Both dust-ups threatened to upend Obama's appeal to the white, working-class voters that formed the core of Clinton's base in her Ohio victory and which are seen as crucial to a Democratic victory in the fall.

Superdelegates want to see that Obama, who has struggled to extend his base beyond black voters and wealthy, educated whites, is able to compete against Republican John McCain for those swing voters in Pennsylvania and Ohio.

"I'll be interested to see how Sen. Obama's comments affected the race," said Montana's state party chairman, Dennis McDonald, who said he planned to sift through all of the exit poll data as he watched election results today from his cattle ranch.

The Clinton campaign signaled Monday that it would not be shy in arguing that nominating Obama would risk alienating certain white voters. In a conference call with reporters, campaign pollster Geoff Garin spoke in blunt terms about how the racial divide in Democratic contests -- with working-class whites clearly preferring Clinton over Obama -- makes her a stronger general election candidate.

"The Obama campaign has simply not done a very effective job connecting with blue-collar and middle-income voters, and they are the heart and soul of the Democratic Party," Garin said. He added later that Obama's "appeal among white voters typically has been among the people who are the most affluent" and best educated. It is unusual for the campaign to talk so directly about racial divisions among Democratic voters.

The delegates: Many superdelegates will be hard-pressed to vote for Clinton if she trails Obama among the so-called pledged delegates, those who are selected by the primaries and caucuses.

Even if Obama is thumped by 10 to 20 percentage points in Pennsylvania, Clinton would not pick up enough delegates there to cut substantially into Obama's lead. According to the Associated Press, Obama has 1,648.5 pledged delegates and superdelegates to Clinton's 1,509.5. A candidate needs 2,025 to clinch the nomination.

Obama strategists said Monday that they expected to announce a series of additional endorsements by uncommitted superdelegates shortly after Pennsylvania votes. A strong showing by Obama in Pennsylvania would give superdelegates more comfort in coming forward, but a bad loss might send them back to the assessment stage.

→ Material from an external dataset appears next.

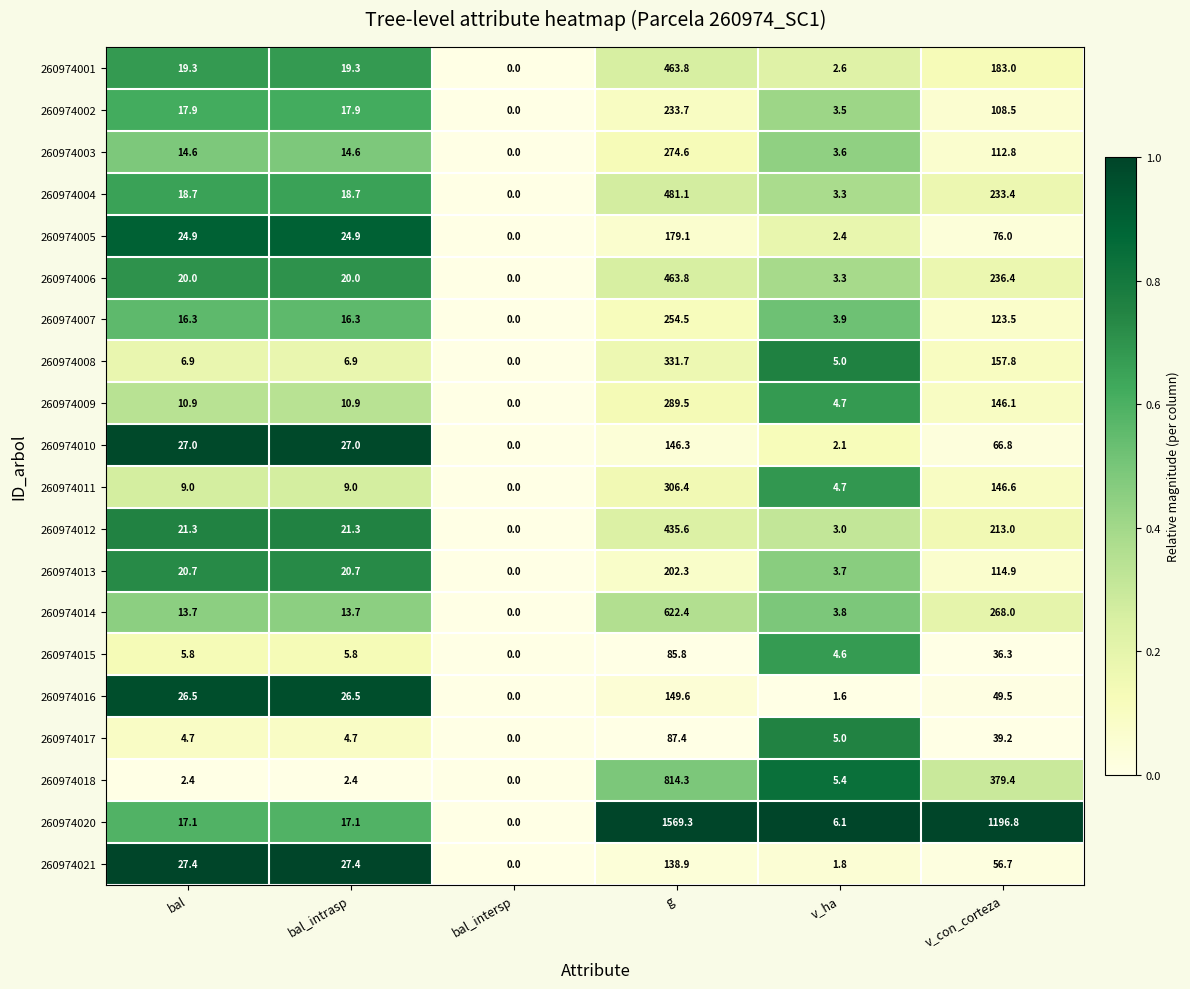

Which category has the highest value across all series?

g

The electability question: After a grueling, six-week campaign, Pennsylvania voters have the unusual job of picking between two bruised candidates.

Previous contests have focused on the electorate's excitement over each of these two history-making contenders, with some party elders even calling for the two to share the ticket in November. But during the course of the Pennsylvania primary, Obama faced criticism for his relationships with his pastor, the Rev. Jeremiah A. Wright Jr., and Bill Ayers, a onetime member of the Weather Underground; for not wearing a U.S. flag pin on his lapel; and for his comments about small-town voters, which some people took as elitist.

And Clinton took heat for exaggerating the danger she faced as first lady during a trip to Bosnia.

Each candidate increasingly has attacked the other for these perceived missteps. And the excitement of electing the first black president or the first female president in a Democratic landslide has turned to concern that the eventual nominee instead will limp into the fall campaign -- dragging his or her dirty laundry for every Republican ad maker and opposition researcher to see.

The question is whether these exchanges have turned off any sets of voters and diminished the eventual nominee's chances in the fall.

As Democratic strategist and uncommitted superdelegate Donna Brazile put it Monday, Pennsylvania might show whether the "tone and the tenor of the campaign has worn voters down."

Arizona superdelegate Don Bivens, who has not endorsed a candidate, said he would be watching the exit polls closely today to measure how each would do in his state in the general election.

"I do pay attention to the drilling down in the numbers," he said. "You look at how they will do in your own state and region: How did women come out, how did blacks come out, how did whites vote and Hispanics?"